WHAT IS ASKED
Render the lines below as a Markdown table with the columns Row and Line, covering everything from the line containing "genus: Quesada" down to the line containing "scientific name: Asplenium platyneuron", both included. Leave out any blank lines.

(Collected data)
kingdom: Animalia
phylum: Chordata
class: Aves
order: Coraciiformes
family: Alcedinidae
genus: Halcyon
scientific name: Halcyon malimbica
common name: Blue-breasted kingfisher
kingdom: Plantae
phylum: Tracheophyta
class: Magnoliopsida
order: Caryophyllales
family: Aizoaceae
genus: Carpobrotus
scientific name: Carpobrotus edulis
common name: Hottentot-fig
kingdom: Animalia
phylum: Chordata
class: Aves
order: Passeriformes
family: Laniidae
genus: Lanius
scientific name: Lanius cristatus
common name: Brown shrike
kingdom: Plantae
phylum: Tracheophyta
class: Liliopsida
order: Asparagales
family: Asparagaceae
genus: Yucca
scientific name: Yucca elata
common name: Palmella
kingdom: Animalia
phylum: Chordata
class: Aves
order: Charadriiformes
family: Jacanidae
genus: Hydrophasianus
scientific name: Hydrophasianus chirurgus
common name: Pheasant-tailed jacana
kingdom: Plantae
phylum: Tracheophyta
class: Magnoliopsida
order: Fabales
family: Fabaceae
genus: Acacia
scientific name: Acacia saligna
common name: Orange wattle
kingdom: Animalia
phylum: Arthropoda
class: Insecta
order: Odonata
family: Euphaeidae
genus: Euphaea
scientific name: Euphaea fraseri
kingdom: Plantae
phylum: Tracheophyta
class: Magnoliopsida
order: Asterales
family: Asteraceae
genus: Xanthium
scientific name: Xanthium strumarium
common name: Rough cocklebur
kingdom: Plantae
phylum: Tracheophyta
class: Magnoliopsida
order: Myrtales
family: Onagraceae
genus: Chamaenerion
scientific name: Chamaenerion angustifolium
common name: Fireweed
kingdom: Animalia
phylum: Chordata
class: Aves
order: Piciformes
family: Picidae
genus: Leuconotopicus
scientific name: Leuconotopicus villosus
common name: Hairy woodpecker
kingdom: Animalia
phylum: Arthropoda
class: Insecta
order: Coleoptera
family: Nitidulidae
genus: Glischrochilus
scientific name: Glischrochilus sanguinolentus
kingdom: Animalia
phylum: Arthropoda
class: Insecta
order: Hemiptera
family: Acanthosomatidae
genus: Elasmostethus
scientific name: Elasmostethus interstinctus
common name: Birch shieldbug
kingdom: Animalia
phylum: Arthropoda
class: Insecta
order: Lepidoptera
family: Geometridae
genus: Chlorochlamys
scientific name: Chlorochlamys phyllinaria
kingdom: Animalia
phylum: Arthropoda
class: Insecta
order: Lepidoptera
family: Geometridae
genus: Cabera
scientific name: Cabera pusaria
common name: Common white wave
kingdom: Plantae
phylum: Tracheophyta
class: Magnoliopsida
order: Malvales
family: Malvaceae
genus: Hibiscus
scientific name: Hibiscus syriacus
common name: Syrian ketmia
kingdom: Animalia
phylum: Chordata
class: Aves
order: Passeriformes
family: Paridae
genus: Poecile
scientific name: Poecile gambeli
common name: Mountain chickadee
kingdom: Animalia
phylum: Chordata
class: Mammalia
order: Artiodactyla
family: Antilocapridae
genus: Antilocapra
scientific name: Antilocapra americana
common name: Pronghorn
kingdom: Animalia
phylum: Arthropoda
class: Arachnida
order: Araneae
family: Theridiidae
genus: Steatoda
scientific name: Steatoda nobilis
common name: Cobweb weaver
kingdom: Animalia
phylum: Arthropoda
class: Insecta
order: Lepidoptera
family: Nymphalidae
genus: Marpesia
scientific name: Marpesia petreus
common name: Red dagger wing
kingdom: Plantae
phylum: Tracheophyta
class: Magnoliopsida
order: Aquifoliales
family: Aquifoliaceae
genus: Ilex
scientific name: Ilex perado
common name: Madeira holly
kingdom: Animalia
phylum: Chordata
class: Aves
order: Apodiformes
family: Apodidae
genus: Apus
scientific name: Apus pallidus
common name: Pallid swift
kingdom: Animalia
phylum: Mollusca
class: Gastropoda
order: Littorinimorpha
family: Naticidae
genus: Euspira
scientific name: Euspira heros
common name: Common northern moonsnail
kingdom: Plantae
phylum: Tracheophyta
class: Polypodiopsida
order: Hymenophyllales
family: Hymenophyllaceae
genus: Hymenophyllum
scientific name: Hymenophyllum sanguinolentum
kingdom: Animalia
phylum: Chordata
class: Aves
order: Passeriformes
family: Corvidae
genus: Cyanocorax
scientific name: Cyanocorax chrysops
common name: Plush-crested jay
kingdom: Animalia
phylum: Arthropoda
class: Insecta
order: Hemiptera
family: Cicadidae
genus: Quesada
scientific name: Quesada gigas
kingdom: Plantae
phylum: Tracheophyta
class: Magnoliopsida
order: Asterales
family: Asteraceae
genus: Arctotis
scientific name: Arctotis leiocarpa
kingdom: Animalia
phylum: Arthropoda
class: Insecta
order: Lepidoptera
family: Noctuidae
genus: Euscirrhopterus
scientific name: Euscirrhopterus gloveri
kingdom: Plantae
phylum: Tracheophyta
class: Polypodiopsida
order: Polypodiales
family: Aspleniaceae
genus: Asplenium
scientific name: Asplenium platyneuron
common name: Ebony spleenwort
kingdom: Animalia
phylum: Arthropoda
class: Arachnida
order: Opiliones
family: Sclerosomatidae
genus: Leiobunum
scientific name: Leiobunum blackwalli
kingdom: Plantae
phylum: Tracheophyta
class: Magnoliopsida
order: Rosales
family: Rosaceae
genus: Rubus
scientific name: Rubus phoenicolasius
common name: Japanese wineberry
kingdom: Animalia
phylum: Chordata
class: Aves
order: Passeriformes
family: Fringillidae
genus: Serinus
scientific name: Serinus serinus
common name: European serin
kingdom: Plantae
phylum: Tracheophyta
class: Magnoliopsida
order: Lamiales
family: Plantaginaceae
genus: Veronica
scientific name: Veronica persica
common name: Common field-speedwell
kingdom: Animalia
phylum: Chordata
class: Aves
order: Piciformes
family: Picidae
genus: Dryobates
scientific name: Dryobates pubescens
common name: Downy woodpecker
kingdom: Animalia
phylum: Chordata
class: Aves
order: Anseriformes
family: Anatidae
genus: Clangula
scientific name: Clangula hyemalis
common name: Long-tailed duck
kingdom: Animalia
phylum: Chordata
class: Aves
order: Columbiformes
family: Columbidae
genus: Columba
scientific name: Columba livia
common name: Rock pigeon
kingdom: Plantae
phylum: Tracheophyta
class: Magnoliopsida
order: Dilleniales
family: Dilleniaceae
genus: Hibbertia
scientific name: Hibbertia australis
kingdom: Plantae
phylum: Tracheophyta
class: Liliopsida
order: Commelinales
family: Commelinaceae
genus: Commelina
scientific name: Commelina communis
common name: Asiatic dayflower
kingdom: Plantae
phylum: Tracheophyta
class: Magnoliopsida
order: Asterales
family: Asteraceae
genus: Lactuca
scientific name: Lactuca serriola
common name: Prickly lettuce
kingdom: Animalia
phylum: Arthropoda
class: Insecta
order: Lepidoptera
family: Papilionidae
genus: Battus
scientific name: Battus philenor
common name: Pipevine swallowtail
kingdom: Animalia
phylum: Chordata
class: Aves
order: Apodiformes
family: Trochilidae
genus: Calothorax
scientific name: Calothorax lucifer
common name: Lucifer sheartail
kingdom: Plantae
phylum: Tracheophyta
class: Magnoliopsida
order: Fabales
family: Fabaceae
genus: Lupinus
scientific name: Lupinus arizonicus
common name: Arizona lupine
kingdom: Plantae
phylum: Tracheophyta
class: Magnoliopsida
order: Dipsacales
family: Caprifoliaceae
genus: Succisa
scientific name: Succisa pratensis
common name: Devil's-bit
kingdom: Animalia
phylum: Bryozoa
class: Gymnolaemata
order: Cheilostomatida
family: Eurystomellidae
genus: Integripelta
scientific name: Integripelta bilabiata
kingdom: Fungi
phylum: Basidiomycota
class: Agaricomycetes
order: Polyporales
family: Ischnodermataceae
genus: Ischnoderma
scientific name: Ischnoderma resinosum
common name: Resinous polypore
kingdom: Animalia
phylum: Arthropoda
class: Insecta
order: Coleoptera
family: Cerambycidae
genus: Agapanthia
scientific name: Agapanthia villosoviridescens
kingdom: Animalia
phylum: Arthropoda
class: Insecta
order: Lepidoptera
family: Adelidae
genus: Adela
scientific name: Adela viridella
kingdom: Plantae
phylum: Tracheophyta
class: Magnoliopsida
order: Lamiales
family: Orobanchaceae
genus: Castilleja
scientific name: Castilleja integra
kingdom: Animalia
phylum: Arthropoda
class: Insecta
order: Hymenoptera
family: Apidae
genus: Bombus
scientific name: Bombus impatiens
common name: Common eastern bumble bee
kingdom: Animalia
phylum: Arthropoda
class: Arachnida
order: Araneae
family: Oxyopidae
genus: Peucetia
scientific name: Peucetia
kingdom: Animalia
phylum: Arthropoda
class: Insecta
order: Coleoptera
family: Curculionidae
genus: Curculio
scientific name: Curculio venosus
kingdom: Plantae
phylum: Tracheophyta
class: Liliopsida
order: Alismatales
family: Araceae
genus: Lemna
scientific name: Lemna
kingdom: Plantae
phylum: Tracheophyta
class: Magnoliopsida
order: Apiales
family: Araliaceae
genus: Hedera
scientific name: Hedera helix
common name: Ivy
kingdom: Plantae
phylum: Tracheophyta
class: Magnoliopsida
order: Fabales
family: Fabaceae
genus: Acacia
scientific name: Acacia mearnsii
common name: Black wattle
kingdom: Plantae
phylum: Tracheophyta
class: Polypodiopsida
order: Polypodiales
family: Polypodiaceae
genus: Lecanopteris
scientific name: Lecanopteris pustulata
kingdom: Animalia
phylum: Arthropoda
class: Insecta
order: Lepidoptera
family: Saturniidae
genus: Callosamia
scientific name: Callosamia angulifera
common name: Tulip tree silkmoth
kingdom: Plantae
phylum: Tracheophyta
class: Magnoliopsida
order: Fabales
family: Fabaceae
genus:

TASK RESULT
| Row | Line |
|---|---|
| 1 | genus: Quesada |
| 2 | scientific name: Quesada gigas |
| 3 | kingdom: Plantae |
| 4 | phylum: Tracheophyta |
| 5 | class: Magnoliopsida |
| 6 | order: Asterales |
| 7 | family: Asteraceae |
| 8 | genus: Arctotis |
| 9 | scientific name: Arctotis leiocarpa |
| 10 | kingdom: Animalia |
| 11 | phylum: Arthropoda |
| 12 | class: Insecta |
| 13 | order: Lepidoptera |
| 14 | family: Noctuidae |
| 15 | genus: Euscirrhopterus |
| 16 | scientific name: Euscirrhopterus gloveri |
| 17 | kingdom: Plantae |
| 18 | phylum: Tracheophyta |
| 19 | class: Polypodiopsida |
| 20 | order: Polypodiales |
| 21 | family: Aspleniaceae |
| 22 | genus: Asplenium |
| 23 | scientific name: Asplenium platyneuron |